Y permaneció en pie, en toda su estatura, en medio de aquel silencio arrobado, temblando de arriba abajo. Durante un rato, sus ojos se mantuvieron clavados en la puesta de sol, donde los animales cambiaban de forma ante sus ojos, pasando de una especie a otra, pero impulsados en todo momento por sus melenas.

A unos metros de él, un arbusto de enebro, grande y polvoriento, se aferraba al borde del precipicio. De un solo paso Trampamorro alcanzó esta planta solitaria, la arrancó del suelo y, levantándola por encima de su cabeza, la arrojó al vacío, donde cayó y cayó.

Ahora todas las cabezas se habían vuelto hacia él. Todas, estuvieran cerca o lejos, todas se volvieron. Al verlo allí de pie, temblando, no podían saber que, al contemplar aquellos animales de nube, él estaba viendo otro lugar y otro momento: un zoo de carne y sangre. Ni sabían que el feroz visitante estaba sintiendo por primera vez la más extrema agonía por su muerte. Cada bestia que veía en las alturas le recordaba a alguno de sus animales, con plumas, escamas o garras, a alguno de especial belleza o fuerza… a algún símbolo de regiones salvajes e innombrables.

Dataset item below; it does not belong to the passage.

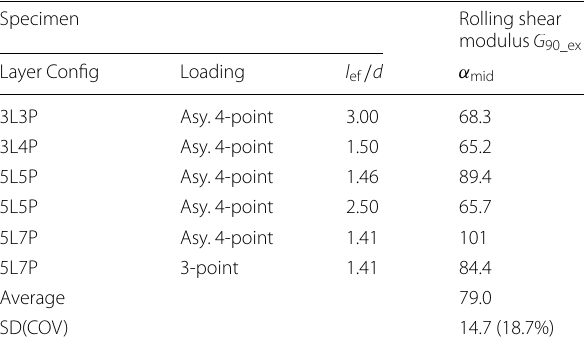
Table 5 Rolling shear modulus estimated from the strain measurement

Aquellas bestias fueron su alegría en un mundo que había quedado sin alegría. Y ahora ni siquiera estaban enmolleciendo. Ni se habían convertido en ceniza, ni habían vuelto a la tierra. La ciencia las había eliminado, sin dejar rastro. La garza con su pata rota, ¿dónde estaba ahora? El lémur, que se escapó y estuvo fuera cinco meses, pero con un rostro tan soñador y una mandíbula tan llena de colmillos. ¡Oh, aniquilación! Y cada una tenía su historia particular. La captura de cada uno de los somormujos. Y, mientras el paisaje de nubes se llenaba de figuras, de jorobas, de aletas, de cuernos, y su mente se llenaba de imágenes de mortandad, el temblor iba en aumento, porque sabía que había llegado el momento de regresar al escenario de maldad suprema, juego sucio y muerte. Pues allí es donde vivían, al menos en parte, en celdas, aisladas de la luz del día.

El monito se puso a llorar con un sonido débil, triste y distante, y su amo lo pasó de un hombro al otro.

Aturdido ante la enormidad de la pérdida, por un tiempo Trampamorro se había negado a creerlo; a pesar de las pruebas; se había negado a considerar la brutal realidad de algo semejante. Y sin embargo, en ningún momento había dejado de crecer una terrible semilla bajo sus costillas, y en su boca notaba un sabor indescriptible y terrible.